Please reproduce the records exactly, leaving out any pictures.

Body or hand keypoint data
=== Begin Enclosure ===

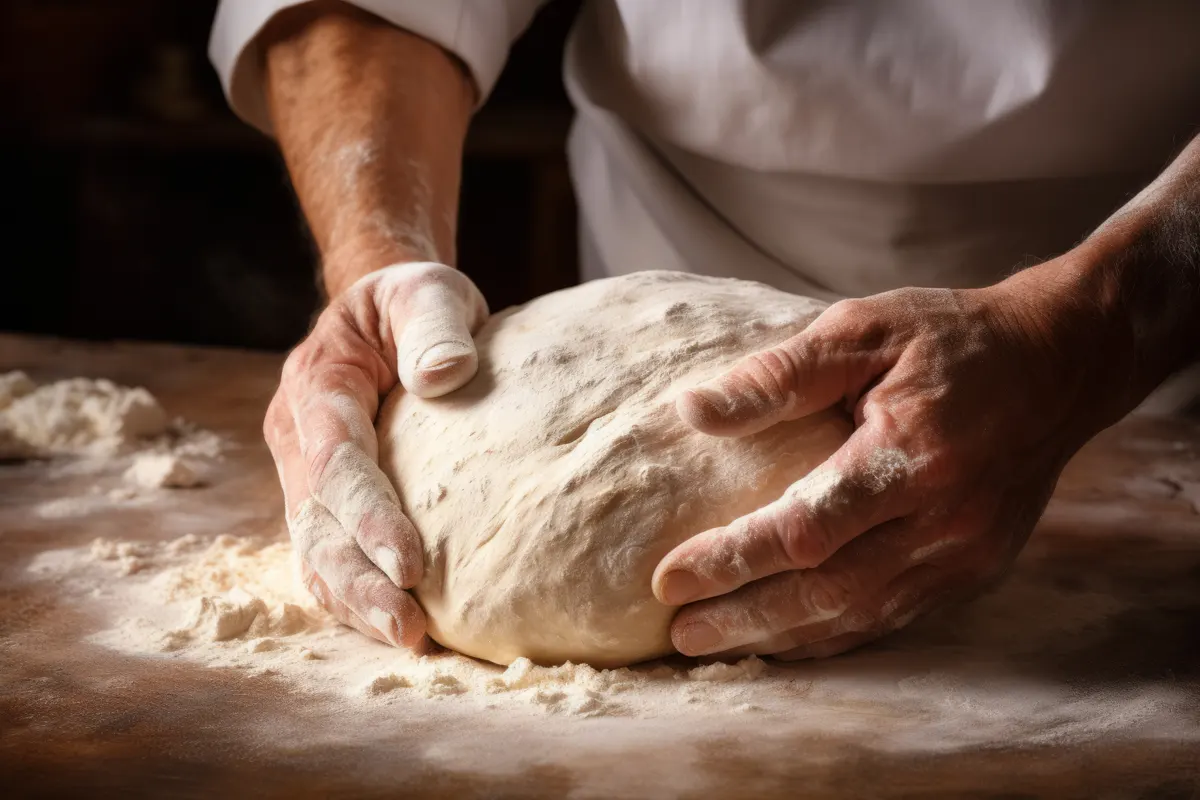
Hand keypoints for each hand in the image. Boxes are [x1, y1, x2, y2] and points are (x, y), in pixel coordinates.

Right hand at [264, 262, 487, 646]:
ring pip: (315, 550)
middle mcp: (299, 439)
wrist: (381, 310)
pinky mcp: (325, 498)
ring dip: (356, 600)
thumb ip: (434, 326)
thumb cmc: (411, 302)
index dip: (368, 517)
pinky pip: (328, 554)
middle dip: (360, 580)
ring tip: (408, 638)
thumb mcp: (427, 291)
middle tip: (409, 626)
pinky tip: (398, 625)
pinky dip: (356, 594)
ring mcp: (304, 473)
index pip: (337, 463)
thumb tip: (446, 375)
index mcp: (318, 387)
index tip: (411, 564)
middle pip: (317, 523)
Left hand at [652, 271, 1111, 658]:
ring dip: (783, 638)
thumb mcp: (864, 331)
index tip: (668, 578)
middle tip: (679, 632)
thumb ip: (781, 375)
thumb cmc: (949, 340)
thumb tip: (693, 410)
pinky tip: (785, 638)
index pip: (807, 528)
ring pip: (860, 617)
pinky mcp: (974, 571)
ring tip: (714, 643)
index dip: (734, 560)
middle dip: (746, 618)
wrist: (1058, 365)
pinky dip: (833, 635)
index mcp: (913, 454)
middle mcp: (944, 520)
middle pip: (829, 592)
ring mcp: (965, 555)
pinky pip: (893, 618)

=== End Enclosure ===

▸ **OUTPUT OF THE TASK**:
Hand keypoints for each hand in the image. Boxes are [x1, y1, x2, y2] and points are (x, y), in pixel coordinates.

Right hand at [264, 262, 487, 646]:
ring pip: (315, 550)
middle mcp: (299, 439)
wrist: (381, 310)
pinky mcp: (325, 498)
ring dip: (356, 600)
thumb ip: (434, 326)
thumb cmc: (411, 302)
index dip: (368, 517)
pinky pip: (328, 554)
middle dip: (360, 580)
ring tip: (408, 638)
thumb mcp: (427, 291)
middle tip: (409, 626)
pinky tip: (398, 625)
pinky dip: (356, 594)
ring mcp: (304, 473)
index pip: (337, 463)
thumb tip: (446, 375)
index mcp: (318, 387)
index tip: (411, 564)
middle pip: (317, 523)
Left hand at [652, 271, 1111, 658]:
ring dip: (783, 638)
thumb mcp: (864, 331)
index tip: (668, 578)
middle tip: (679, 632)
thumb ip: (781, 375)
thumb cmc: (949, 340)
thumb tip: (693, 410)
pinky tip: (785, 638)
index pip: (807, 528)
ring pip: (860, 617)
pinky mcp: (974, 571)
ring tip: (714, 643)
index dip: (734, 560)
middle dip: (746, 618)
wrist: (1058, 365)
pinky dip: (833, 635)
index mcp: (913, 454)
middle mcp: (944, 520)
middle pip: (829, 592)
ring mcp: (965, 555)
pinky pip: (893, 618)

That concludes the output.